* Exercise instructions
A) From the forum post about the bunker trip in France, write out the passage starting with "# Sangette area" and going on through "the year off.".
B) Extend the forum post about the bunker trip in France by continuing it from its final sentence.

# Sangette area



## outkast (Dec 9, 2012)

Took another trip over to france last weekend, due to the short days and having to work around the trains timetable this was going to be a a quck sorty to round the end of the year off.

First up we visited linderman battery to find the radar bunker we missed on our last visit, thankfully the local council have started cutting back the undergrowth around the site wich made things easier, we found the bunker and then took some time finding the entrance wich was still buried in the undergrowth.

once inside we found it had two rooms, with evidence of electrical cabling coming through the walls










machine hatch for firing down the entrance tunnel





our next target for the day was Stp 124 Bremen, the site of the huge rail guns, they were situated south east of linderman in an old quarry.
We knew access to the tunnel system was not possible via the quarry and we had found some info telling us they could be accessed through a bunker on the hill above.

Data entries
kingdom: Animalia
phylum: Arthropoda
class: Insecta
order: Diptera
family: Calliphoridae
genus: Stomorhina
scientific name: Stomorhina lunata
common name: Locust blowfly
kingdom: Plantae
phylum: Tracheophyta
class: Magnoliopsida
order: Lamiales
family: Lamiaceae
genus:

* Task-by-task results
A)
# Sangette area



## outkast (Dec 9, 2012)

Took another trip over to france last weekend, due to the short days and having to work around the trains timetable this was going to be a a quck sorty to round the end of the year off.

B)
When got up on top of the hill we found loads of demolished bunkers, there was huge lumps of concrete everywhere









we eventually found the only surviving bunker, wich was almost completely coverd in earth, however we managed to find a small gap down one side and what looked like the top of a doorway, the gap was very small and me being the smallest of our group it was I went in.
I could just about squeeze through on my back





once inside I was confronted with a steel gate wich someone had kindly made another hole at the bottom, another squeeze through on your back job





The bunker was quit big with two large rooms, a bit of searching found a staircase heading down, cut out of the chalk, we went down quite a long way and emerged into the main tunnel used to store/protect the rail guns









The tunnel had rasied platforms at each side with chambers at regular intervals along its length









in one of the side tunnels were boxs of what looked like core samples









a lot of the side chambers had more tunnels running off in different directions, because of the fact we had to get back for the train we only explored about a third of the tunnels and am planning on going back to do the rest.
we also found one of the chambers had another large brick lined tunnel similar to the main one connected to it, there had been a large collapse, wether we can get past this and any further we will have to see.
once we have returned and done the rest of the system I will post some pics.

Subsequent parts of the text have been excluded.